6. ( a / b ) % c = ( ( a % c ) / ( b % c ) ) % c
   
   So, modulo is distributive over +, * and – but not over / [Please refer Modular Division for details] NOTE: The result of ( a % b ) will always be less than b. In the case of computer programs, due to the size of variable limitations, we perform modulo M at each intermediate stage so that range overflow never occurs.

Example:
a = 145785635595363569532135132
b = 3151635135413512165131321321
c = 999874455222222200651351351
m = 1000000007
Print (a*b*c)%m.

Method 1:
First, multiply all the number and then take modulo:
(a*b*c)%m = (459405448184212290893339835148809
515332440033400818566717735644307024625348601572) % 
1000000007
a*b*c does not fit even in the unsigned long long 
int due to which system drop some of its most 
significant digits. Therefore, it gives the wrong answer.
(a*b*c)%m = 798848767

Method 2:
Take modulo at each intermediate steps:
i = 1
i = (i*a) % m    // i = 508086243
i = (i*b) % m    // i = 144702857
i = (i*c) % m    // i = 798848767
i = 798848767 

Method 2 always gives the correct answer.

Function for finding factorial of a large number using modulo but at different positions.
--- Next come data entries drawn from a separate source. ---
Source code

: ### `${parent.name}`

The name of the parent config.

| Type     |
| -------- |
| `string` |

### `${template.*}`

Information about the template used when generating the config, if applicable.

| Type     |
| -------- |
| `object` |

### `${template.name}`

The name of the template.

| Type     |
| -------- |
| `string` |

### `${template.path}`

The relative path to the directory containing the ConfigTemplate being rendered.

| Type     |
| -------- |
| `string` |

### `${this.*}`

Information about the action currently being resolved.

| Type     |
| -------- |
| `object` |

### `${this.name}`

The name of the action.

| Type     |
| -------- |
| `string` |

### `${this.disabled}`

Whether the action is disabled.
reference: https://www.geeksforgeeks.org/modulo-1097-1000000007/

Answer 3

The key to these large-number modulus tasks is not to compute the full result before performing the modulus. You should reduce the modulus in the intermediate steps to keep the number small:

500! / 20! = 21 * 22 * 23 * ... * 500

21 * 22 * 23 * 24 * 25 * 26 * 27 = 4475671200

4475671200 mod 1000000007 = 475671172
475671172 * 28 mod 1000000007 = 318792725
318792725 * 29 mod 1000000007 = 244988962
244988962 * 30 mod 1000000007 = 349668811

...

 31768431 * 500 mod 1000000007 = 884215395

500! / 20! mod 1000000007 = 884215395

You don't need to reduce modulus at every single step. Just do it often enough to keep the number from getting too large.

---

Note that the max value of long is 2^63 - 1. So performing 64 bit multiplications between two positive integer values (i.e. one of the operands is a long) will not overflow long. You can safely perform the remainder operation % afterwards (if that is positive as well) and cast back to an integer when required.

Answer 4

Start by observing that 500!/20! is the product of all numbers from 21 to 500, inclusive and Next, observe that you can perform modulo multiplication item by item, taking %1000000007 at the end of each operation. You should be able to write your program now. Be careful not to overflow the number: 32 bits may not be enough.